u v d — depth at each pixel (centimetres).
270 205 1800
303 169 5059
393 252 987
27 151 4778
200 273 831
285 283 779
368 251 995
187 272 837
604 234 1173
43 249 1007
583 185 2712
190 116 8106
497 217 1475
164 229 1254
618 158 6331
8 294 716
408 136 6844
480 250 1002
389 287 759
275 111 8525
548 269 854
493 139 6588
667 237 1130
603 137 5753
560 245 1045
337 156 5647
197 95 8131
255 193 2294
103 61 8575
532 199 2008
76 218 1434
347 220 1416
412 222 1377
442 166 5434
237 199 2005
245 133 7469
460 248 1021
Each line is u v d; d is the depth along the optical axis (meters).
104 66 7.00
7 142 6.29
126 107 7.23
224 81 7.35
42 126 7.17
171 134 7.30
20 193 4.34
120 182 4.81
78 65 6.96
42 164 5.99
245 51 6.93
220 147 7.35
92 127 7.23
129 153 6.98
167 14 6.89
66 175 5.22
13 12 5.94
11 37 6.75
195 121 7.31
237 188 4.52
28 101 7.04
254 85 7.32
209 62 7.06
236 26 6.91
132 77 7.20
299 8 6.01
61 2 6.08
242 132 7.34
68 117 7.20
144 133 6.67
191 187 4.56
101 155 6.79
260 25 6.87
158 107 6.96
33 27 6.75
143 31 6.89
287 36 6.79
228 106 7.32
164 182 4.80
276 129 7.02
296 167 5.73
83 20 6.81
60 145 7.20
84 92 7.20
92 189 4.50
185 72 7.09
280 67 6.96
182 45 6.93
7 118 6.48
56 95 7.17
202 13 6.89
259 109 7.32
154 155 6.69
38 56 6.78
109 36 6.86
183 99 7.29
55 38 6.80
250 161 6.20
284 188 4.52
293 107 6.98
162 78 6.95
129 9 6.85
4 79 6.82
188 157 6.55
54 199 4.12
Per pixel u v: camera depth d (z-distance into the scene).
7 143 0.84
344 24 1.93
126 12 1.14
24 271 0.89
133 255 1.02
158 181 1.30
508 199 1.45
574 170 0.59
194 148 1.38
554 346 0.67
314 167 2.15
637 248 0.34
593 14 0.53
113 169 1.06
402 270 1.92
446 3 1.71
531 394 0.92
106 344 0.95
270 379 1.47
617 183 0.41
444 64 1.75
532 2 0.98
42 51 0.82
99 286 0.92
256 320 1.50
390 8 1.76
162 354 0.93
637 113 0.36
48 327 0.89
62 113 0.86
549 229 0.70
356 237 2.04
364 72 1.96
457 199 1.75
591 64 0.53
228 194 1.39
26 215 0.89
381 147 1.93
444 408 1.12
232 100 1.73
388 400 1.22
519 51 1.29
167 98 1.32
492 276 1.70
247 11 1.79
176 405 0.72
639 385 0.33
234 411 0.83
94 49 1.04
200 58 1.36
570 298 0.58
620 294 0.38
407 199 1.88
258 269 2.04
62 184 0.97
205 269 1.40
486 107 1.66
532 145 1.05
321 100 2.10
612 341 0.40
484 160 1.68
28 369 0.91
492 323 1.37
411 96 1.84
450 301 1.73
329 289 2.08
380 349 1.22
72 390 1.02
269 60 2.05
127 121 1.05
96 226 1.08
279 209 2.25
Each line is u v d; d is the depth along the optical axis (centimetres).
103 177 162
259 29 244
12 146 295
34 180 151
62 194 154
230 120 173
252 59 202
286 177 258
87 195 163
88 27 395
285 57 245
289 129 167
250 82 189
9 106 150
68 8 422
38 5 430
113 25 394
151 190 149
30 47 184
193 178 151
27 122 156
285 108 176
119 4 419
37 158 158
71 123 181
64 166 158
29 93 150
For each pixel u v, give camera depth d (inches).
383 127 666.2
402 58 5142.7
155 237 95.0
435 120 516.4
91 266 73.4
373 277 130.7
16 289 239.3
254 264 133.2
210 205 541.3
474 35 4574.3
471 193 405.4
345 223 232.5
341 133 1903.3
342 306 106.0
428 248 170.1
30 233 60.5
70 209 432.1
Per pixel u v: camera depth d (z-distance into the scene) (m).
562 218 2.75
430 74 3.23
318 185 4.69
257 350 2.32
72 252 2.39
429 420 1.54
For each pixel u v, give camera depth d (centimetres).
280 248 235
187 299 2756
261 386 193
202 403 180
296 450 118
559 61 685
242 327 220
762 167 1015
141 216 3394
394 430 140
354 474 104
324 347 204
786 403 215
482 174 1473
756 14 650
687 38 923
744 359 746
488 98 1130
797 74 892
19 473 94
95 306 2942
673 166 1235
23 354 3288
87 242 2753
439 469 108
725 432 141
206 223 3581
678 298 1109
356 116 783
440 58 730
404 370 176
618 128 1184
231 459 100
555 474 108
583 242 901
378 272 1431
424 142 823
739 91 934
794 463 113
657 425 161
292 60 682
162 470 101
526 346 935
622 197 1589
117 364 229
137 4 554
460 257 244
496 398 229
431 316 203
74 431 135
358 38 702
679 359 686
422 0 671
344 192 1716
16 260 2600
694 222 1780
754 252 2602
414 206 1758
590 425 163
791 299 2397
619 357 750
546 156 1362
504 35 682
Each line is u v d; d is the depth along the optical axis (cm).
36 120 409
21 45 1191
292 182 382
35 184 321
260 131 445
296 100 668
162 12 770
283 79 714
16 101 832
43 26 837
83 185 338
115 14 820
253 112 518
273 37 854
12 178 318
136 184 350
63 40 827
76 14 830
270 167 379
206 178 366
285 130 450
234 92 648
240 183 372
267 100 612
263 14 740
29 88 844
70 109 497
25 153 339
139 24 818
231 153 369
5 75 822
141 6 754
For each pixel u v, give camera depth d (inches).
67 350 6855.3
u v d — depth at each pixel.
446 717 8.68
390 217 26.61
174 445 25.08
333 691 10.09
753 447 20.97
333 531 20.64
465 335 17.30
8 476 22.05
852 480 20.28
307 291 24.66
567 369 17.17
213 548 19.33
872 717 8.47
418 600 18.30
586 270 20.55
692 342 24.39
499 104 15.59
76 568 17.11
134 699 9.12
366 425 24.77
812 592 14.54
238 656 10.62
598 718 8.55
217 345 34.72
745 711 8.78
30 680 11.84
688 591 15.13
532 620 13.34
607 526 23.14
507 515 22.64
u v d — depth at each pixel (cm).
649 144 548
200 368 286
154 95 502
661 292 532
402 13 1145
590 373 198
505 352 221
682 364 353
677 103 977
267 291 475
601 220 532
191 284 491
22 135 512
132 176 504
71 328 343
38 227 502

_ _ _ _ _ _ _

Restate the entire listing verbatim.

Response box -
u v d — depth at each pixel (centimetres).
270 205 1800
303 169 5059
393 252 987
27 151 4778
200 273 831
285 283 779
368 251 995
187 272 837
604 234 1173
43 249 1007
583 185 2712
190 116 8106
497 217 1475
164 229 1254
618 158 6331
8 294 716
408 136 6844
480 250 1002
389 287 759
275 111 8525
548 269 854
493 139 6588
667 237 1130
603 137 5753
560 245 1045
337 156 5647
197 95 8131
255 193 2294
103 61 8575
532 199 2008
76 218 1434
347 220 1416
412 222 1377
442 166 5434
237 199 2005
245 133 7469
460 248 1021
Each line is u v d; d is the depth along the optical axis (meters).
104 66 7.00
7 142 6.29
126 107 7.23
224 81 7.35
42 126 7.17
171 134 7.30
20 193 4.34
120 182 4.81
78 65 6.96
42 164 5.99
245 51 6.93
220 147 7.35
92 127 7.23
129 153 6.98
167 14 6.89
66 175 5.22
13 12 5.94
11 37 6.75
195 121 7.31
237 188 4.52
28 101 7.04
254 85 7.32
209 62 7.06
236 26 6.91
132 77 7.20
299 8 6.01
61 2 6.08
242 132 7.34
68 117 7.20
144 133 6.67
191 187 4.56
101 155 6.79
260 25 6.87
158 107 6.96
33 27 6.75
143 31 6.89
287 36 6.79
228 106 7.32
164 182 4.80
276 129 7.02
296 167 5.73
83 20 6.81
60 145 7.20
84 92 7.20
92 189 4.50
185 72 7.09
280 67 6.96
182 45 6.93
7 118 6.48
56 95 7.17
202 13 6.89
259 109 7.32
154 155 6.69
38 56 6.78
109 36 6.86
183 99 7.29
55 38 6.80
250 161 6.20
284 188 4.52
293 107 6.98
162 78 6.95
129 9 6.85
4 79 6.82
188 157 6.55
54 199 4.12
Per pixel u v: camera depth d (z-distance into the scene).
7 143 0.84
344 24 1.93
126 12 1.14
24 271 0.89
133 255 1.02
158 181 1.30
508 199 1.45
574 170 0.59
194 148 1.38
554 346 0.67
314 167 2.15
637 248 0.34
593 14 0.53
113 169 1.06
402 270 1.92
446 3 1.71
531 394 0.92
106 344 0.95
270 379 1.47
617 183 0.41
444 64 1.75
532 2 0.98
42 51 0.82
99 286 0.92
256 320 1.50
390 8 1.76
162 354 0.93
637 113 0.36
48 327 0.89
62 113 0.86
549 229 0.70
356 237 2.04
364 72 1.96
457 199 1.75
591 64 0.53
228 194 1.39
26 215 0.89
381 147 1.93
444 408 1.12
232 100 1.73
388 400 1.22
519 51 1.29
167 98 1.32
492 276 1.70
247 11 1.79
176 405 0.72
639 385 0.33
234 411 0.83
94 49 1.04
200 58 1.36
570 298 0.58
620 294 0.38
407 199 1.88
258 269 2.04
62 184 0.97
205 269 1.40
486 107 1.66
532 145 1.05
321 100 2.10
612 341 0.40
484 160 1.68
28 369 0.91
492 323 1.37
411 96 1.84
450 301 1.73
329 289 2.08
380 349 1.22
72 390 1.02
269 60 2.05
127 121 1.05
96 226 1.08
279 209 2.25
Each line is u v d; d is the depth along the optical axis (centimetres).
103 177 162
259 29 244
12 146 295
34 180 151
62 194 154
230 120 173
252 59 202
286 177 258
87 195 163
88 27 395
285 57 245
289 129 167
250 82 189
9 106 150
68 8 422
38 5 430
113 25 394
151 190 149
30 47 184
193 178 151
27 122 156
285 108 176
119 4 419
37 158 158
71 123 181
64 166 158
29 93 150
For each pixel u v, give camera depth d (inches).
383 127 666.2
402 58 5142.7
155 237 95.0
435 120 516.4
91 266 73.4
373 277 130.7
16 289 239.3
254 264 133.2
210 205 541.3
474 35 4574.3
471 193 405.4
345 223 232.5
341 133 1903.3
342 306 106.0
428 248 170.1
30 233 60.5
70 209 432.1
Per pixel u v: camera depth d (z-distance into the scene) (m).
562 218 2.75
430 74 3.23
318 185 4.69
257 350 2.32
72 252 2.39
429 420 1.54
For each pixel u v, give camera depth d (centimetres).
280 248 235
187 299 2756
261 386 193
202 403 180
296 450 118
559 61 685
242 327 220
762 167 1015
141 216 3394
394 430 140
354 474 104
324 347 204
786 403 215
482 174 1473
756 14 650
687 38 923
744 359 746
488 98 1130
797 74 892
19 473 94
95 306 2942
673 166 1235
23 354 3288
87 242 2753
439 469 108
725 432 141
206 223 3581
678 298 1109
356 116 783
440 58 730
404 370 176
618 128 1184
231 459 100
555 474 108
583 242 901
378 272 1431
424 142 823
739 91 934
794 463 113
657 425 161
292 60 682
162 470 101
526 346 935
622 197 1589
117 364 229
137 4 554
460 257 244
496 398 229
431 316 203
74 431 135
358 38 702
679 359 686
422 0 671
344 192 1716
16 260 2600
694 222 1780
754 252 2602
414 206 1758
590 425 163
791 299 2397
619 357 750
546 156 1362
504 35 682
Each line is u v d; d is the depth along the optical axis (cm).
36 120 409
21 45 1191
292 182 382
35 184 321
260 131 445
296 100 668
162 12 770
283 79 714
16 101 832
43 26 837
83 185 338
115 14 820
253 112 518
273 37 854
12 178 318
136 184 350
63 40 827
76 14 830
270 167 379
206 178 366
285 130 450
234 92 648
240 183 372
267 100 612
263 14 740
29 88 844
70 109 497
25 153 339
139 24 818
231 153 369
5 75 822
141 6 754
For each pixel u v, give camera depth d (inches).
67 350 6855.3
u v d — depth at each pixel.
446 717 8.68
390 217 26.61
174 445 25.08
333 691 10.09
753 447 20.97
333 531 20.64
465 335 17.30
8 476 22.05
852 480 20.28
307 291 24.66
567 369 17.17
213 548 19.33
872 717 8.47
418 600 18.30
586 270 20.55
692 342 24.39
499 104 15.59
76 568 17.11
134 699 9.12
366 425 24.77
812 592 14.54
238 656 10.62
598 718 8.55
217 345 34.72
745 711 8.78
30 680 11.84
688 591 15.13
532 620 13.34
607 526 23.14
507 515 22.64
u v d — depth at each pixel (cm).
649 144 548
200 368 286
154 95 502
661 292 532
402 13 1145
590 373 198
505 352 221
682 364 353
677 103 977
267 291 475
601 220 532
191 284 491
22 135 512
132 176 504
71 328 343
38 227 502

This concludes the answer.